• **EXERCISE PROMPT**: Each entry should be transcribed exactly as written, and any picture left out.
···
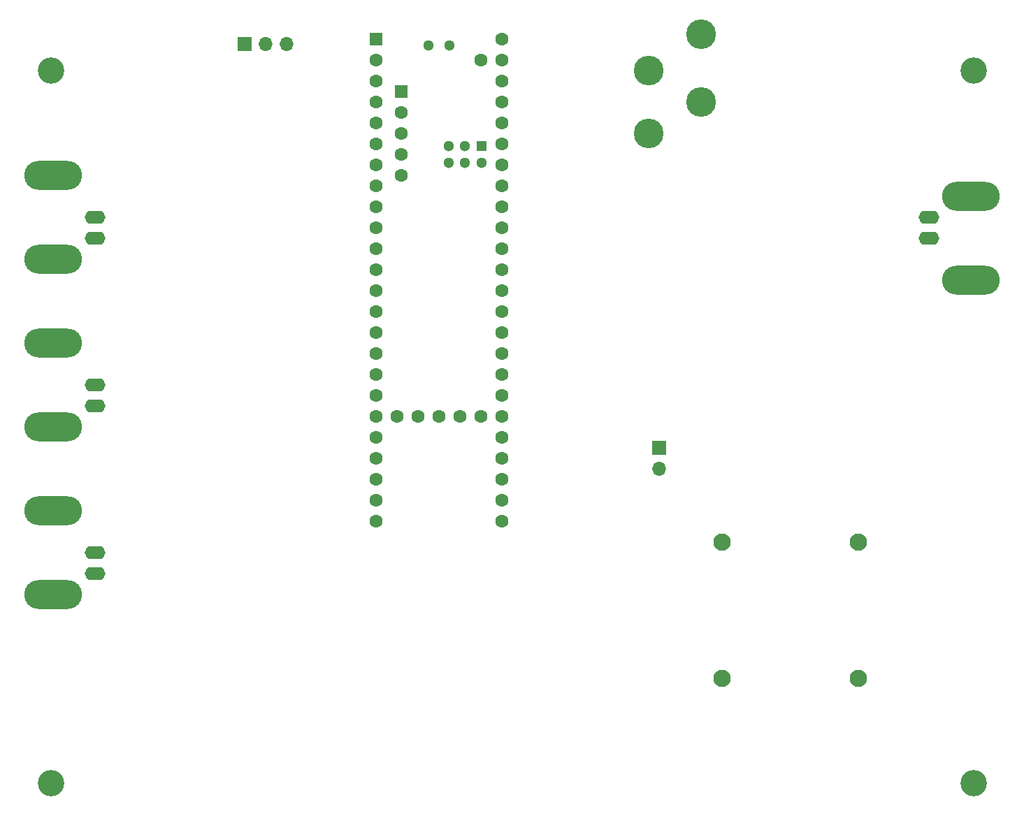
<source format=gbr>
%TF.GenerationSoftware,KiCad,Pcbnew,6.0.2+dfsg-1*%
%TF.CreationDate,2023-03-31T17:06:10+02:00*%
%TF.ProjectId,feedbackController,66656564-6261-4636-9b43-6f6e74726f6c,rev?*%
%TF.SameCoordinates,Original*%
%TF.FileFunction,Soldermask,Bot*%
%TF.FilePolarity,Negative*%
%FSLAX46Y46*%
G04 Gerber Fmt 4.6, Leading zero omitted, Abs format (unit mm)*
G04 Created by KiCad (PCBNEW 6.0.2+dfsg-1) date 2023-03-31 17:06:10*
%MOMM*%
%LPD*%
G01*
G04 APERTURE LIST*
%ADD10R,1.700000X1.700000*%
%ADD11O,1.700000X1.700000*%
%ADD12O,2.500000X1.600000*%
%ADD13O,7.000000X3.500000*%
%ADD14C,3.600000*%
%ADD15C,2.100000*%
%ADD16C,3.200000*%
%ADD17R,1.600000X1.600000*%
%ADD18C,1.600000*%
%ADD19R,1.300000X1.300000*%
%ADD20C,1.300000*%
G04 APERTURE END LIST*
D10*
%TO.C,J6*%
X157480000Y-104140000D03*
D11*
X157480000Y-106680000D03*
%TD*%
D12*
%TO.C,J1*%
X89210000Y-116840000D03*
D13*
X84130000Y-121920000D03*
X84130000Y-111760000D03*
D12*
X89210000Y-119380000D03*
%TD*%
D14*
%TO.C,TP1*%
X156210000Y-58420000D03*
%TD*%
%TO.C,TP4*%
X162560000Y-62230000D03*
%TD*%
D15*
%TO.C,H1*%
X165100000Y-115570000D03*
%TD*%
D16*
%TO.C,H6*%
X195580000Y-58420000D03*
%TD*%
%TO.C,H5*%
X83820000Y-58420000D03*
%TD*%
D12*
%TO.C,J2*%
X89210000Y-76200000D03*
D13*
X84130000Y-71120000D03*
D12*
X89210000Y-78740000D03*
D13*
X84130000Y-81280000D03*
%TD*%
D16*
%TO.C,H8*%
X195580000Y-144780000D03*
%TD*%
D14*
%TO.C,TP2*%
X156210000Y-66040000D03*
%TD*%
D15*
%TO.C,H4*%
X181610000Y-132080000D03*
%TD*%
%TO.C,H3*%
X165100000Y-132080000D03*
%TD*%
D12*
%TO.C,J4*%
X190190000Y-78740000D03*
D13*
X195270000Y-83820000D03*
X195270000Y-73660000D03*
D12*
X190190000Y-76200000D03*
%TD*%
D14*
%TO.C,TP3*%
X162560000Y-53975000D03*
%TD*%
D15*
%TO.C,H2*%
X181610000Y-115570000D03*
%TD*%
D12*
%TO.C,J3*%
X89210000Y-96520000D03*
D13*
X84130000Y-91440000D03*
D12*
X89210000Y-99060000D03*
D13*
X84130000Y-101600000D03*
%TD*%
D16*
%TO.C,H7*%
X83820000Y-144780000D03*
%TD*%
D10*
%TO.C,J5*%
X107330000Y-55220000D03*
D11*
X109870000Y-55220000D03*
X112410000Y-55220000D03*
%TD*%
D17*
%TO.C,U2*%
X123190000Y-54610000D03*
D18*
X123190000Y-57150000D03*
X123190000Y-59690000D03*
X123190000Y-62230000D03*
X123190000Y-64770000D03*
X123190000Y-67310000D03*
X123190000Y-69850000D03*
X123190000Y-72390000D03*
X123190000Y-74930000D03*
X123190000Y-77470000D03*
X123190000Y-80010000D03*
X123190000Y-82550000D03*
X123190000Y-85090000D03*
X123190000Y-87630000D03*
X123190000Y-90170000D03*
X123190000Y-92710000D03*
X123190000Y-95250000D03*
X123190000Y-97790000D03*
X123190000Y-100330000D03*
X123190000Y-102870000D03*
X123190000Y-105410000D03*
X123190000Y-107950000D03*
X123190000Y-110490000D03*
X123190000Y-113030000D03*
X138430000Y-113030000D03*
X138430000Y-110490000D03*
X138430000Y-107950000D03*
X138430000Y-105410000D03*
X138430000Y-102870000D03*
X138430000Y-100330000D03*
X138430000Y-97790000D03*
X138430000Y-95250000D03*
X138430000Y-92710000D03*
X138430000Y-90170000D03*
X138430000Y-87630000D03*
X138430000Y-85090000D03*
X138430000Y-82550000D03*
X138430000Y-80010000D03*
X138430000Y-77470000D03*
X138430000Y-74930000D03*
X138430000Y-72390000D03*
X138430000Y-69850000D03*
X138430000Y-67310000D03*
X138430000Y-64770000D03*
X138430000Y-62230000D03*
X138430000Y-59690000D03*
X138430000Y-57150000D03*
X138430000Y-54610000D03*
X135890000Y-57150000D03*
X125730000Y-100330000D03*
X128270000Y-100330000D03*
X130810000Y-100330000D03*
X133350000Y-100330000D03*
X135890000Y-100330000D03*
D17*
X126240800Y-60909200D03*
D18*
X126240800Y-63449200D03*
X126240800Y-65989200D03*
X126240800Y-68529200D03*
X126240800Y-71069200D03*
D19*
X135991600Y-67580000D03*
D20*
X133991600Y-67580000D03*
X131991600Y-67580000D03*
X131991600Y-69580000D03*
X133991600Y-69580000D03*
X135991600Y-69580000D03*
X132080000Y-55340000D03*
X129540000Y-55340000D03*
%TD*%
M02*

</source>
···
• **OUTPUT**:
<source format=gbr>
%TF.GenerationSoftware,KiCad,Pcbnew,6.0.2+dfsg-1*%
%TF.CreationDate,2023-03-31T17:06:10+02:00*%
%TF.ProjectId,feedbackController,66656564-6261-4636-9b43-6f6e74726f6c,rev?*%
%TF.SameCoordinates,Original*%
%TF.FileFunction,Soldermask,Bot*%
%TF.FilePolarity,Negative*%
%FSLAX46Y46*%
G04 Gerber Fmt 4.6, Leading zero omitted, Abs format (unit mm)*
G04 Created by KiCad (PCBNEW 6.0.2+dfsg-1) date 2023-03-31 17:06:10*
%MOMM*%
%LPD*%
G01*
G04 APERTURE LIST*
%ADD10R,1.700000X1.700000*%
%ADD11O,1.700000X1.700000*%
%ADD12O,2.500000X1.600000*%
%ADD13O,7.000000X3.500000*%
%ADD14C,3.600000*%
%ADD15C,2.100000*%
%ADD16C,3.200000*%
%ADD17R,1.600000X1.600000*%
%ADD18C,1.600000*%
%ADD19R,1.300000X1.300000*%
%ADD20C,1.300000*%
G04 APERTURE END LIST*
D10*
%TO.C,J6*%
X157480000Y-104140000D03*
D11*
X157480000Y-106680000D03*
%TD*%
D12*
%TO.C,J1*%
X89210000Y-116840000D03*
D13*
X84130000Y-121920000D03*
X84130000Y-111760000D03*
D12*
X89210000Y-119380000D03*
%TD*%
D14*
%TO.C,TP1*%
X156210000Y-58420000D03*
%TD*%
%TO.C,TP4*%
X162560000Y-62230000D03*
%TD*%
D15*
%TO.C,H1*%
X165100000Y-115570000D03*
%TD*%
D16*
%TO.C,H6*%
X195580000Y-58420000D03*
%TD*%
%TO.C,H5*%
X83820000Y-58420000D03*
%TD*%
D12*
%TO.C,J2*%
X89210000Y-76200000D03*
D13*
X84130000Y-71120000D03*
D12*
X89210000Y-78740000D03*
D13*
X84130000Y-81280000D03*
%TD*%
D16*
%TO.C,H8*%
X195580000Y-144780000D03*
%TD*%
D14*
%TO.C,TP2*%
X156210000Y-66040000D03*
%TD*%
D15*
%TO.C,H4*%
X181610000Y-132080000D03*
%TD*%
%TO.C,H3*%
X165100000Y-132080000D03*
%TD*%
D12*
%TO.C,J4*%
X190190000Y-78740000D03*
D13*
X195270000Y-83820000D03*
X195270000Y-73660000D03*
D12*
X190190000Y-76200000D03*
%TD*%
D14*
%TO.C,TP3*%
X162560000Y-53975000D03*
%TD*%
D15*
%TO.C,H2*%
X181610000Y-115570000D03*
%TD*%
D12*
%TO.C,J3*%
X89210000Y-96520000D03*
D13*
X84130000Y-91440000D03*
D12*
X89210000Y-99060000D03*
D13*
X84130000Y-101600000D03*
%TD*%
D16*
%TO.C,H7*%
X83820000Y-144780000D03*
%TD*%
D10*
%TO.C,J5*%
X107330000Y-55220000D03*
D11*
X109870000Y-55220000D03*
X112410000Y-55220000D03*
%TD*%
D17*
%TO.C,U2*%
X123190000Y-54610000D03*
D18*
X123190000Y-57150000D03*
X123190000Y-59690000D03*
X123190000Y-62230000D03*
X123190000Y-64770000D03*
X123190000Y-67310000D03*
X123190000Y-69850000D03*
X123190000Y-72390000D03*
X123190000Y-74930000D03*
X123190000Y-77470000D03*
X123190000Y-80010000D03*
X123190000Y-82550000D03*
X123190000Y-85090000D03*
X123190000Y-87630000D03*
X123190000Y-90170000D03*
X123190000Y-92710000D03*
X123190000Y-95250000D03*
X123190000Y-97790000D03*
X123190000Y-100330000D03*
X123190000Y-102870000D03*
X123190000Y-105410000D03*
X123190000Y-107950000D03*
X123190000Y-110490000D03*
X123190000Y-113030000D03*
X138430000Y-113030000D03*
X138430000Y-110490000D03*
X138430000Y-107950000D03*
X138430000Y-105410000D03*
X138430000Y-102870000D03*
X138430000Y-100330000D03*
X138430000Y-97790000D03*
X138430000Y-95250000D03*
X138430000Y-92710000D03*
X138430000Y-90170000D03*
X138430000Y-87630000D03*
X138430000Y-85090000D03*
X138430000Y-82550000D03*
X138430000Y-80010000D03*
X138430000Y-77470000D03*
X138430000Y-74930000D03*
X138430000Y-72390000D03*
X138430000Y-69850000D03*
X138430000Y-67310000D03*
X138430000Y-64770000D03*
X138430000Y-62230000D03*
X138430000Y-59690000D03*
X138430000Y-57150000D03*
X138430000Y-54610000D03*
X135890000Y-57150000D03*
X125730000Y-100330000D03*
X128270000Y-100330000D03*
X130810000Y-100330000D03*
X133350000Y-100330000D03*
X135890000Y-100330000D03*
D17*
X126240800Y-60909200D03*
D18*
X126240800Y-63449200D03*
X126240800Y-65989200D03*
X126240800Y-68529200D03*
X126240800Y-71069200D03*
D19*
X135991600Y-67580000D03*
D20*
X133991600Y-67580000D03*
X131991600Y-67580000D03*
X131991600Y-69580000D03*
X133991600Y-69580000D03*
X135991600Y-69580000D03*
X132080000Y-55340000D03*
X129540000Y-55340000D03*
%TD*%
M02*

</source>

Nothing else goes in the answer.